Was würdet ihr euch für eine Haltung von eurer Universität wünschen?
Wir erwarten eine Haltung seitens der Universitätsleitung, die dem Niveau einer Universität entspricht. Wir verstehen, dass die Universitätsleitung unter politischem Druck des Establishments steht. Wir möchten nicht behaupten, dass die Universitätsleitung eine ähnliche Position wie wir einnehmen soll, obwohl dies nach dem tragischen Verlust von Yousef angebracht wäre. Wir fordern eine faire Behandlung und Gleichberechtigung. Zwei Tage vor unserer Gedenkkundgebung fand auf dem Universitätscampus eine pro-israelische Veranstaltung statt, bei der israelische Flaggen geschwenkt und Informationsmaterial verteilt wurde, das behauptete, die NAKBA sei eine Lüge. Diese Handlungen wurden nicht kriminalisiert und sogar von der Universität unterstützt. Wir fordern lediglich, dass alle Studierenden der Universität Kassel das Recht haben, ihre politische Meinung frei zu äußern. Nicht mehr und nicht weniger!
Was unternehmt ihr jetzt, um für Palästinasolidarität an der Uni Kassel zu kämpfen?
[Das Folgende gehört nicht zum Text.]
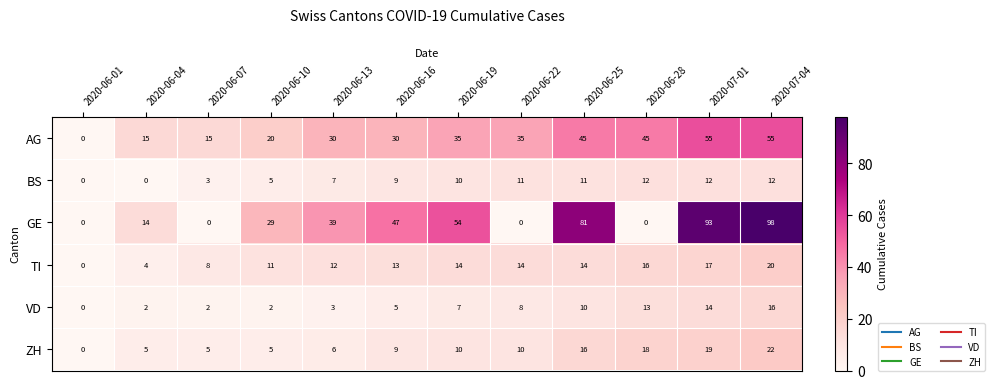

Which series has the largest total across all categories?

GE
Die Solidarität mit den Palästinensern ist derzeit stark kriminalisiert. Daher konzentrieren wir uns in unserer Arbeit auf zwei Richtungen. Erstens darauf, unsere Mitglieder rechtlich zu schützen. Das bedeutet, dass wir daran arbeiten, rechtlichen Schutz zu gewährleisten, indem wir mit Organisationen in Kontakt stehen, die dies ermöglichen können. Besonders da viele von uns Bußgelder und Vorladungen erhalten haben.
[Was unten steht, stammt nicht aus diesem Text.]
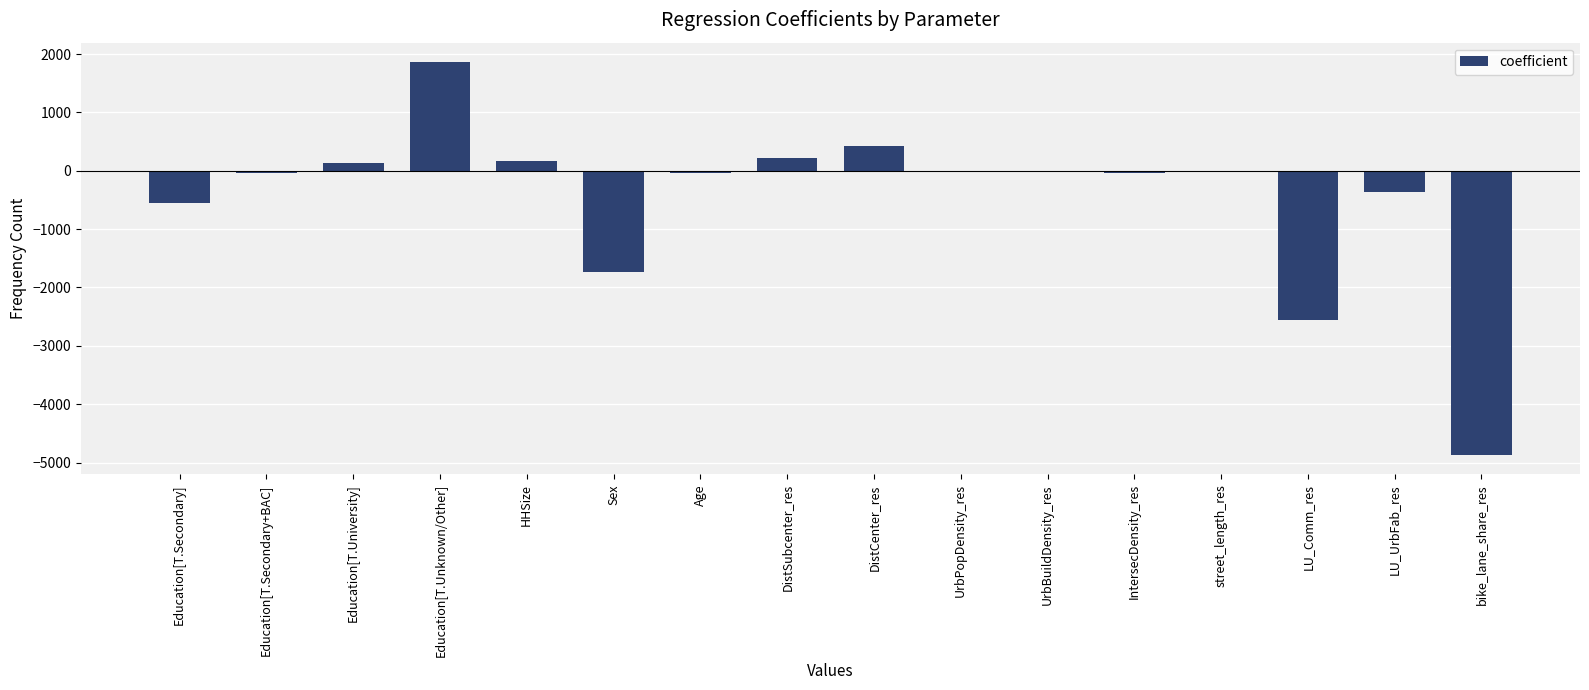

At which category does the chart reach its peak across all series?

Education[T.Unknown/Other]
Zweitens erfordert eine nachhaltige politische Arbeit Strukturen, die den Menschen innewohnen. Das bedeutet konkret, dass wir uns auf bereits etablierte politische linke Strukturen verlassen, die an Universitäten und Arbeitsplätzen aktiv sind. Wir befinden uns auch im Aufbau neuer Bündnisse, um mit anderen Gruppen auf deutschen, europäischen und globalen Ebenen zusammenzuarbeiten. Die Situation in der deutschen linken Szene ist nicht hoffnungsvoll, da sie stark von zionistischer Propaganda beeinflusst ist. Dennoch gibt es Ausnahmen, und wir werden uns darauf konzentrieren, mit solidarischen linken Strukturen weiterhin eng zusammenzuarbeiten.